▸ **Exercise description**
Every line below that includes "Réponses" counts toward the total. Report that total alone.

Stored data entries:
══════════════════════════════
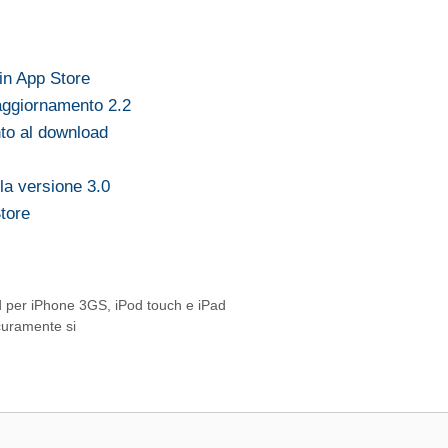
in App Store
 aggiornamento 2.2
nto al download
lla versione 3.0
Store
 per iPhone 3GS, iPod touch e iPad
curamente si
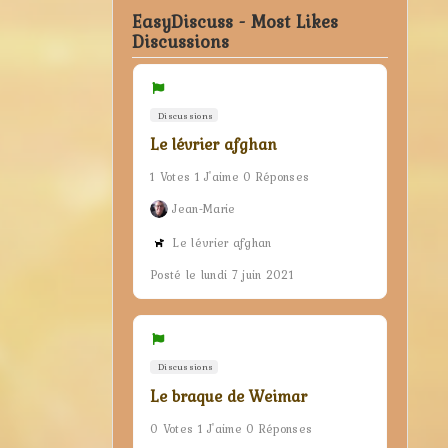
EasyDiscuss - Most Likes
Discussions
Discussions
Le lévrier afghan
1 Votes 1 J'aime 0 Réponses
Jean-Marie
Le lévrier afghan
Posté le lundi 7 juin 2021
Discussions
Le braque de Weimar
0 Votes 1 J'aime 0 Réponses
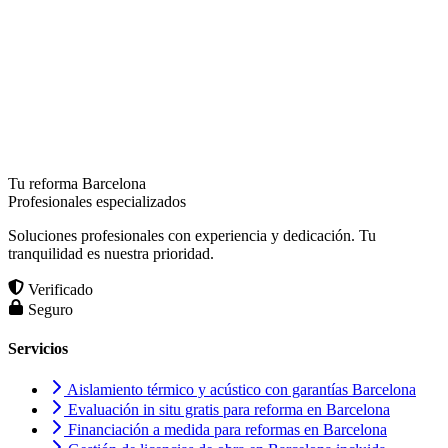
Tu reforma Barcelona
Profesionales especializados
Soluciones profesionales con experiencia y dedicación. Tu
tranquilidad es nuestra prioridad.
Verificado
Seguro
Servicios
Aislamiento térmico y acústico con garantías Barcelona
Evaluación in situ gratis para reforma en Barcelona
Financiación a medida para reformas en Barcelona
══════════════════════════════
▸ **Task answer**
2